*** DOCUMENT EXTRACT Section Begins ***

Primarily, you will be visiting vassals, choosing from one of three things to do on your visit: Tour the Grounds, Attend a Dinner, or Attend a Cultural Festival. Each of these will yield different rewards both for the realm you're visiting and for yourself personally. Let's start with Tour the Grounds.
View attachment 956553
Here you can plan your route around your kingdom

Stops​

Tour the Grounds​

View attachment 956554
Arrival at a Tour of the Grounds, the layout of this window is still being worked on.

When Touring the Grounds of your vassal's holding, you're having a look around at daily life in your vassal's capital; visiting the village, hanging around their holding, and exploring their hunting grounds. Overall this results in a boost in Control in counties within your vassal's realm, since it is difficult to ignore the authority of the King when he's right on your doorstep.
View attachment 956556
One of many opportunities to raise control in your vassal's holdings

You'll also have opportunities to boost your prestige and renown, by flexing your hunting skills on your dear vassals.
View attachment 956563
An opportunity here to show off your hunting skills

Hosted Dinner​

View attachment 956567
Arriving at a dinner

Next up we have the Hosted Dinner. The dinner is much like a feast, but far more intimate. The dinner will give you opportunities to not only share some time with your vassal and form friendships and gain hooks, but it is also an opportunity to interfere with their court; offering their courtiers a better life in the capital, becoming the guardian for your vassal's heir, and discovering secrets at your vassal's court.
View attachment 956568
One of many opportunities you have to make friends, learn secrets, and gain hooks.

Cultural Festival​

View attachment 956569
Arriving at a Cultural Festival in Sweden. A true oxymoron if ever there was one.

Lastly we have my personal favorite, the Cultural Festival. A realm is typically made up of all sorts of people belonging to different faiths and cultures, and what better way to demonstrate the magnanimousness of your rule than to experience the strange traditions of your subjects? If you're a highly diverse realm like Khazaria or a stranger in a strange land like a Norman invader, this is an excellent opportunity to get some powerful bonuses to cultural acceptance.
View attachment 956570
Spreading cultural acceptance around your realm by showing your subjects you embrace their traditions. Here we have the Emperor visiting a Bulgarian nativity play.

*** DOCUMENT EXTRACT Section Ends ***
*** DATA FOR REVIEW Section Begins ***

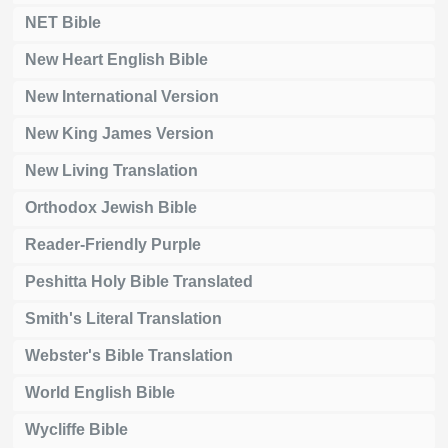
NET Bible
New Heart English Bible
New International Version
New King James Version
New Living Translation
Orthodox Jewish Bible
Reader-Friendly Purple
Peshitta Holy Bible Translated
Smith's Literal Translation
Webster's Bible Translation
World English Bible
Wycliffe Bible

*** DATA FOR REVIEW Section Ends ***

WORK INSTRUCTION A: According to the passage on vassal visits, why does Touring the Grounds raise Control in counties within the vassal's realm? Answer in one to three sentences.
WORK INSTRUCTION B: Carry the passage on vassal visits forward from its last sentence.

EXPECTED ANSWER A: Touring the Grounds raises Control because it is difficult to ignore the King's authority when he is right on the vassal's doorstep.

EXPECTED ANSWER B:
But no culture is a monolith of course, and Cultural Festivals can still yield powerful rewards even if you're visiting a county of your own culture. Showing your respect for the customs of folks outside of the capital will result in potent popular opinion gains, allowing you to bring your unruly subjects in line.
View attachment 956571
Same-culture festivals still yield powerful rewards.

The Tour Planner​

Your tour consists of several stops across your realm, with one of the above activities taking place at each location. Here we have our beloved Byzantine Emperor planning a tour of his realm; having dinners with his powerful vassals, touring the grounds of his distant subjects, and observing the local culture of his Armenian and Bulgarian subjects.
View attachment 956572
A roundabout route of the Byzantine Empire

A Travelling Court​

But visiting nobles isn't the only thing you're doing on your tour, of course. You are traveling with your court! On your journey, you'll get a chance to meet with your lowliest of subjects, and what you do with them exactly is up to you! You may encounter drunkards muttering of rebellion in a tavern, or be accosted by highwaymen on the road. While most travel events are just about things that happen on your journey, a tour travel event is an opportunity to remind the commoners that their liege is ever present.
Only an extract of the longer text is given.